Exercise brief: Count the lines in the data below that contain the string "kurban", and give only that number.

Excerpted records:

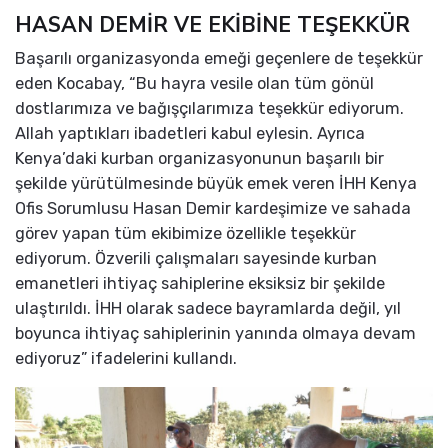
HASAN DEMİR VE EKİBİNE TEŞEKKÜR
Başarılı organizasyonda emeği geçenlere de teşekkür
eden Kocabay, “Bu hayra vesile olan tüm gönül
dostlarımıza ve bağışçılarımıza teşekkür ediyorum.
Allah yaptıkları ibadetleri kabul eylesin. Ayrıca
Kenya’daki kurban organizasyonunun başarılı bir
şekilde yürütülmesinde büyük emek veren İHH Kenya
Ofis Sorumlusu Hasan Demir kardeşimize ve sahada
görev yapan tüm ekibimize özellikle teşekkür
ediyorum. Özverili çalışmaları sayesinde kurban
emanetleri ihtiyaç sahiplerine eksiksiz bir şekilde
ulaştırıldı. İHH olarak sadece bayramlarda değil, yıl
boyunca ihtiyaç sahiplerinin yanında olmaya devam
ediyoruz” ifadelerini kullandı.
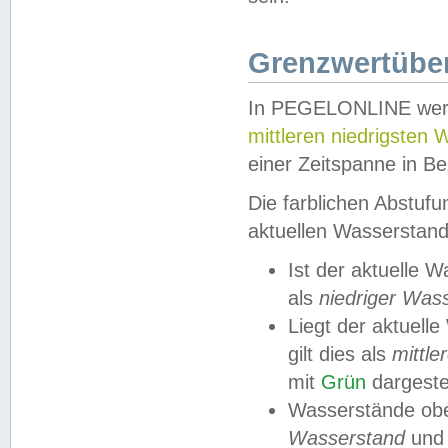
Grenzwertüber
In PEGELONLINE werde
mittleren niedrigsten
einer Zeitspanne in Be
Die farblichen Abstuf
aktuellen Wasserstand
Ist der aktuelle 
als
niedriger Was
Liegt der aktue
gilt dies als
mittle
mit
Grün
dargestel
Wasserstände obe
Wasserstand
und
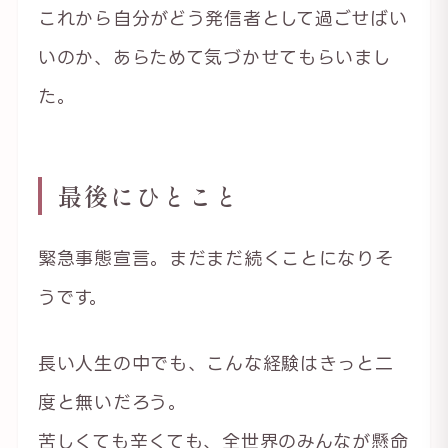
これから自分がどう発信者として過ごせばい
いのか、あらためて気づかせてもらいまし
た。
最後にひとこと
緊急事態宣言。まだまだ続くことになりそ
うです。
長い人生の中でも、こんな経験はきっと二
度と無いだろう。
苦しくても辛くても、全世界のみんなが懸命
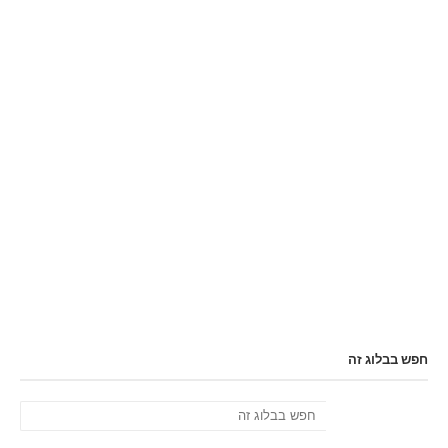
חפש בבלוג זה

Response area: 2